*** Records supplied ***

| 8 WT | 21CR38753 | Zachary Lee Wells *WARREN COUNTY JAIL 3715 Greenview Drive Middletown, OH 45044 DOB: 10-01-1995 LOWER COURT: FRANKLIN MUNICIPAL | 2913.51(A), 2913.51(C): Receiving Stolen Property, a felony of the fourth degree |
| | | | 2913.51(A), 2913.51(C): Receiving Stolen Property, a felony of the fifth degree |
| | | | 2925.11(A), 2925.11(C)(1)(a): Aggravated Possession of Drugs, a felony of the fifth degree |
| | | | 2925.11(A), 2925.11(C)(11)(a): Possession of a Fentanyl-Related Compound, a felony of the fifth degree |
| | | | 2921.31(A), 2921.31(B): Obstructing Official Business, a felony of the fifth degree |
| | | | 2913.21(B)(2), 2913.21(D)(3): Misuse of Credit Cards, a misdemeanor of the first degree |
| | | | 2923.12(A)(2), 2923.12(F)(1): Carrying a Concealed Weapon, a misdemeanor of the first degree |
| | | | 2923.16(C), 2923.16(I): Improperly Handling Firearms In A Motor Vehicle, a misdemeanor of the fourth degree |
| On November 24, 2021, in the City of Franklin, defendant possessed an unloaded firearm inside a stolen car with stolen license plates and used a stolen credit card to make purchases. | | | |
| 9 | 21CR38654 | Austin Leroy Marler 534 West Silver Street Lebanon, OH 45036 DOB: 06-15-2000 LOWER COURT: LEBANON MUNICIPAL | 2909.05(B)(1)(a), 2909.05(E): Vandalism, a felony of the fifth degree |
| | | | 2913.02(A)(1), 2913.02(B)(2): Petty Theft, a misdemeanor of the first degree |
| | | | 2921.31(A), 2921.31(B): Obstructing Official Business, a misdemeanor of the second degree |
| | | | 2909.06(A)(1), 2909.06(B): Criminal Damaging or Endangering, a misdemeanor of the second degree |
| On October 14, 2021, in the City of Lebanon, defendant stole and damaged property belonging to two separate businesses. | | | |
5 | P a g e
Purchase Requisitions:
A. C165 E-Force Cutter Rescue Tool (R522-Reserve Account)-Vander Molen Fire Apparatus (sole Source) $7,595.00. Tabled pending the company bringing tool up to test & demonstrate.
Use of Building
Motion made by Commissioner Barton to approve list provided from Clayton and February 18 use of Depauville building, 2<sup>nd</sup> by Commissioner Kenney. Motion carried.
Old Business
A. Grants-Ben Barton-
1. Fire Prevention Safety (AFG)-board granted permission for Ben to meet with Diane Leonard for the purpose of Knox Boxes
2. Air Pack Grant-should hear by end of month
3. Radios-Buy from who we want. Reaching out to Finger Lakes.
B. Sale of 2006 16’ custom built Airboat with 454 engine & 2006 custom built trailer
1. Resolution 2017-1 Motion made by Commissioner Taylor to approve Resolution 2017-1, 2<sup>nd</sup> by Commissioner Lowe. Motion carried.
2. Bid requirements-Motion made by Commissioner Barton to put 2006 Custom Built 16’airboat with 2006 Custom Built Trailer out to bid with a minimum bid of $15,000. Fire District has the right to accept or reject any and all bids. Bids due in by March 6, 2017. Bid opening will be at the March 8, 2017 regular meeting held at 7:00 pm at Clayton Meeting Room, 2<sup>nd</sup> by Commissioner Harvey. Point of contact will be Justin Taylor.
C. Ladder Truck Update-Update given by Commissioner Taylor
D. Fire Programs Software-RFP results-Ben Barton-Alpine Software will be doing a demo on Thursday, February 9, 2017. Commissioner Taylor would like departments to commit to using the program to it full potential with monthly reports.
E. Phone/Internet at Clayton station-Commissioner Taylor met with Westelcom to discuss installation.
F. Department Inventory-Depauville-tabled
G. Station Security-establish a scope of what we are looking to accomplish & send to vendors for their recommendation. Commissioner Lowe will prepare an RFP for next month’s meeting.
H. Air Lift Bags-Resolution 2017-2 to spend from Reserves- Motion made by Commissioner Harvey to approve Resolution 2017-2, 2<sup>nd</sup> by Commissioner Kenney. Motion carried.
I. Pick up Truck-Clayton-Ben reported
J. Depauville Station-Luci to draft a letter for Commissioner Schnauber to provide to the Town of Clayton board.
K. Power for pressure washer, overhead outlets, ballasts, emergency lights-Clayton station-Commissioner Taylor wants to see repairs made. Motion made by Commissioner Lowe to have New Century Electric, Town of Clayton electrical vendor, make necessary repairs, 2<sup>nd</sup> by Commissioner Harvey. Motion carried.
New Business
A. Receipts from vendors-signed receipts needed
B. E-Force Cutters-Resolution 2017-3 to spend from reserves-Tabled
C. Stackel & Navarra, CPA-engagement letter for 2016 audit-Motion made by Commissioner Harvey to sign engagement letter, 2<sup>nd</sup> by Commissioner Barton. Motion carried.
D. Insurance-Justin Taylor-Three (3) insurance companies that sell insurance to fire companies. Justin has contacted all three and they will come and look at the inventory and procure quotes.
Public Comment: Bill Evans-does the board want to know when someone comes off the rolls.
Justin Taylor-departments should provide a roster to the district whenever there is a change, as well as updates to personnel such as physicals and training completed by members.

*** End of Records supplied ***

Aim of the exercise:
What is needed is a word-for-word copy of the records.

Task result:
| 8 WT | 21CR38753 | Zachary Lee Wells *WARREN COUNTY JAIL 3715 Greenview Drive Middletown, OH 45044 DOB: 10-01-1995 LOWER COURT: FRANKLIN MUNICIPAL | 2913.51(A), 2913.51(C): Receiving Stolen Property, a felony of the fourth degree |
| | | | 2913.51(A), 2913.51(C): Receiving Stolen Property, a felony of the fifth degree |
| | | | 2925.11(A), 2925.11(C)(1)(a): Aggravated Possession of Drugs, a felony of the fifth degree |
| | | | 2925.11(A), 2925.11(C)(11)(a): Possession of a Fentanyl-Related Compound, a felony of the fifth degree |
| | | | 2921.31(A), 2921.31(B): Obstructing Official Business, a felony of the fifth degree |
| | | | 2913.21(B)(2), 2913.21(D)(3): Misuse of Credit Cards, a misdemeanor of the first degree |
| | | | 2923.12(A)(2), 2923.12(F)(1): Carrying a Concealed Weapon, a misdemeanor of the first degree |
| | | | 2923.16(C), 2923.16(I): Improperly Handling Firearms In A Motor Vehicle, a misdemeanor of the fourth degree |
| On November 24, 2021, in the City of Franklin, defendant possessed an unloaded firearm inside a stolen car with stolen license plates and used a stolen credit card to make purchases. | | | |
| 9 | 21CR38654 | Austin Leroy Marler 534 West Silver Street Lebanon, OH 45036 DOB: 06-15-2000 LOWER COURT: LEBANON MUNICIPAL | 2909.05(B)(1)(a), 2909.05(E): Vandalism, a felony of the fifth degree |
| | | | 2913.02(A)(1), 2913.02(B)(2): Petty Theft, a misdemeanor of the first degree |
| | | | 2921.31(A), 2921.31(B): Obstructing Official Business, a misdemeanor of the second degree |
| | | | 2909.06(A)(1), 2909.06(B): Criminal Damaging or Endangering, a misdemeanor of the second degree |
| On October 14, 2021, in the City of Lebanon, defendant stole and damaged property belonging to two separate businesses. | | | |
5 | P a g e
Purchase Requisitions:
A. C165 E-Force Cutter Rescue Tool (R522-Reserve Account)-Vander Molen Fire Apparatus (sole Source) $7,595.00. Tabled pending the company bringing tool up to test & demonstrate.
Use of Building
Motion made by Commissioner Barton to approve list provided from Clayton and February 18 use of Depauville building, 2<sup>nd</sup> by Commissioner Kenney. Motion carried.
Old Business
A. Grants-Ben Barton-
1. Fire Prevention Safety (AFG)-board granted permission for Ben to meet with Diane Leonard for the purpose of Knox Boxes
2. Air Pack Grant-should hear by end of month
3. Radios-Buy from who we want. Reaching out to Finger Lakes.
B. Sale of 2006 16’ custom built Airboat with 454 engine & 2006 custom built trailer
1. Resolution 2017-1 Motion made by Commissioner Taylor to approve Resolution 2017-1, 2<sup>nd</sup> by Commissioner Lowe. Motion carried.
2. Bid requirements-Motion made by Commissioner Barton to put 2006 Custom Built 16’airboat with 2006 Custom Built Trailer out to bid with a minimum bid of $15,000. Fire District has the right to accept or reject any and all bids. Bids due in by March 6, 2017. Bid opening will be at the March 8, 2017 regular meeting held at 7:00 pm at Clayton Meeting Room, 2<sup>nd</sup> by Commissioner Harvey. Point of contact will be Justin Taylor.
C. Ladder Truck Update-Update given by Commissioner Taylor
D. Fire Programs Software-RFP results-Ben Barton-Alpine Software will be doing a demo on Thursday, February 9, 2017. Commissioner Taylor would like departments to commit to using the program to it full potential with monthly reports.
E. Phone/Internet at Clayton station-Commissioner Taylor met with Westelcom to discuss installation.
F. Department Inventory-Depauville-tabled
G. Station Security-establish a scope of what we are looking to accomplish & send to vendors for their recommendation. Commissioner Lowe will prepare an RFP for next month’s meeting.
H. Air Lift Bags-Resolution 2017-2 to spend from Reserves- Motion made by Commissioner Harvey to approve Resolution 2017-2, 2<sup>nd</sup> by Commissioner Kenney. Motion carried.
I. Pick up Truck-Clayton-Ben reported
J. Depauville Station-Luci to draft a letter for Commissioner Schnauber to provide to the Town of Clayton board.
K. Power for pressure washer, overhead outlets, ballasts, emergency lights-Clayton station-Commissioner Taylor wants to see repairs made. Motion made by Commissioner Lowe to have New Century Electric, Town of Clayton electrical vendor, make necessary repairs, 2<sup>nd</sup> by Commissioner Harvey. Motion carried.
New Business
A. Receipts from vendors-signed receipts needed
B. E-Force Cutters-Resolution 2017-3 to spend from reserves-Tabled
C. Stackel & Navarra, CPA-engagement letter for 2016 audit-Motion made by Commissioner Harvey to sign engagement letter, 2<sup>nd</sup> by Commissioner Barton. Motion carried.
D. Insurance-Justin Taylor-Three (3) insurance companies that sell insurance to fire companies. Justin has contacted all three and they will come and look at the inventory and procure quotes.
Public Comment: Bill Evans-does the board want to know when someone comes off the rolls.
Justin Taylor-departments should provide a roster to the district whenever there is a change, as well as updates to personnel such as physicals and training completed by members.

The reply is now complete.